PG: Is freedom of expression something you see as a universal right rather than as some Western construct?
Wole Soyinka: There are many cultures on the African continent where days are set aside, days of irreverence where you can say anything you want about an all-powerful monarch or chief. It’s a safety valve. It’s a recognition of freedom of expression, which perhaps has not been exercised, and bottled up grievances; this is the day when you express your grievances in society. So there is no society, really, which does not boast some form or measure of freedom of expression. Now, it’s true that freedom of expression carries with it an immense responsibility. Well that is why laws of libel exist – that when you carry things too far, you can be hauled up before the community, and judged to see whether you are right to call somebody a thief, or a hypocrite, and damage his reputation. But unless you establish that principle of freedom of expression, we might all just go around with a padlock on our lips.
Audience member: I read somewhere my freedom ends where your freedom begins. In Europe there have been cartoonists who have mocked the Prophet. Should they limit their freedom of speech?
Religion is also freedom of expression. People want to express themselves spiritually. And they also exercise the right to try and persuade others into their own system of belief. Those nations that say it’s a crime to preach your religion are making a terrible mistake. All they’re doing is driving underground other forms of spiritual intuitions and practices.
If religion was to be taken away from the world completely, including the one I grew up with, I’d be one of the happiest people in the world. My only fear is that maybe something more terrible would be invented to replace it, so we’d better just get along with what there is right now and keep it under control.
The unrest which is taking place as a result of Boko Haram, in my view, has attained critical mass. When a movement reaches that state of total contempt even for universal norms, it is sending a message to the rest of the world, and to the rest of that nation, that this is a war to the end. The president of Nigeria is making a mistake in not telling the nation that it should place itself on a war footing.

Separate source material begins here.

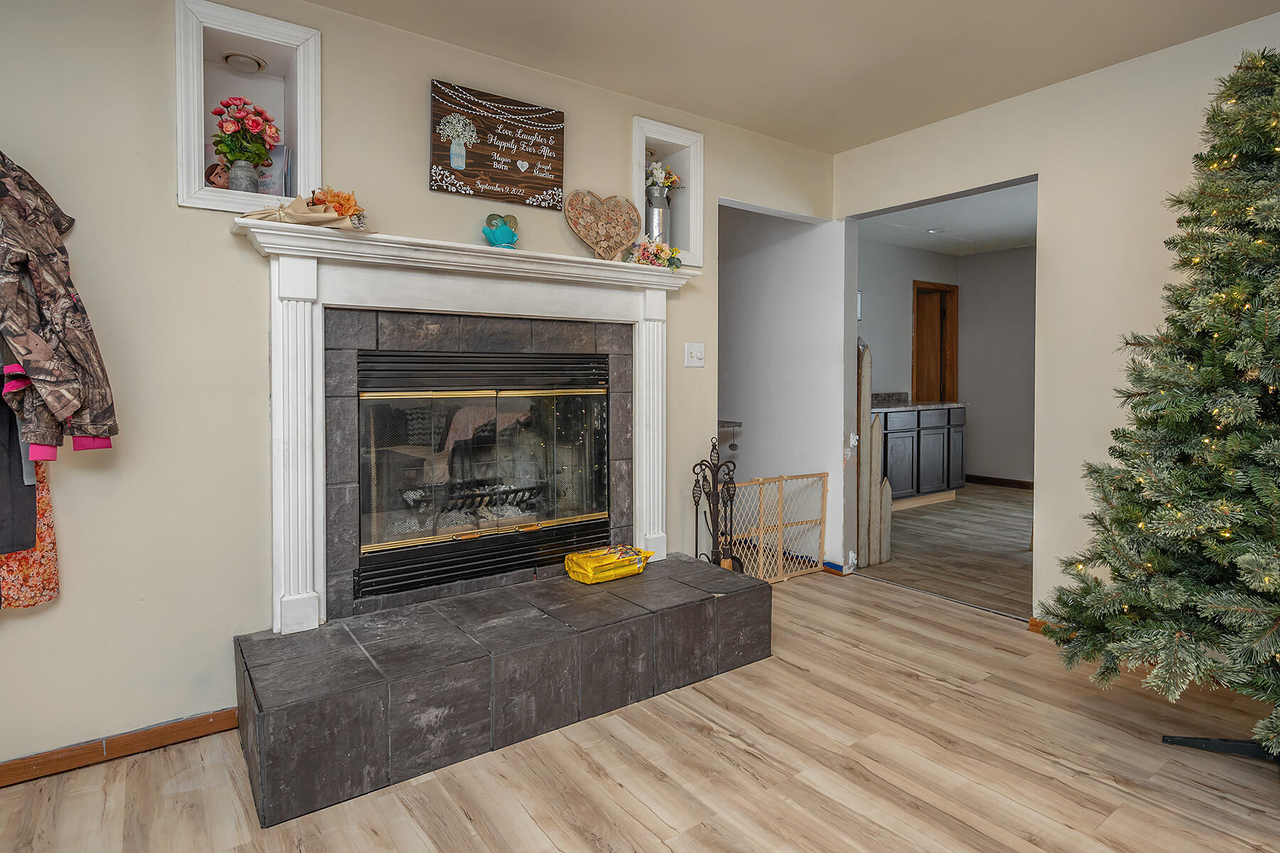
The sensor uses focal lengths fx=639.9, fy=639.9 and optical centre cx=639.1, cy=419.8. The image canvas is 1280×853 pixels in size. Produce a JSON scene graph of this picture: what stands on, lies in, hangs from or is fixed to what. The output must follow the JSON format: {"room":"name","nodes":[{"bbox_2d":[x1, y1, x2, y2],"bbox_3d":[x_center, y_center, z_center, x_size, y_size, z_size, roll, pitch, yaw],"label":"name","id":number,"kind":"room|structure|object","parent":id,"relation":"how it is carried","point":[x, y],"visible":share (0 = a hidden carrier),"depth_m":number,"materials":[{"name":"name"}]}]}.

There’s too much pussyfooting, there’s too much false intellectualisation of what is going on, such as this is the result of corruption, this is the result of poverty, this is the result of marginalisation. Yes, of course, all these negativities have to do with what is happening right now. But when the people themselves come out and say we will not even talk to the president unless he converts to Islam, they are already stating their terms of conflict.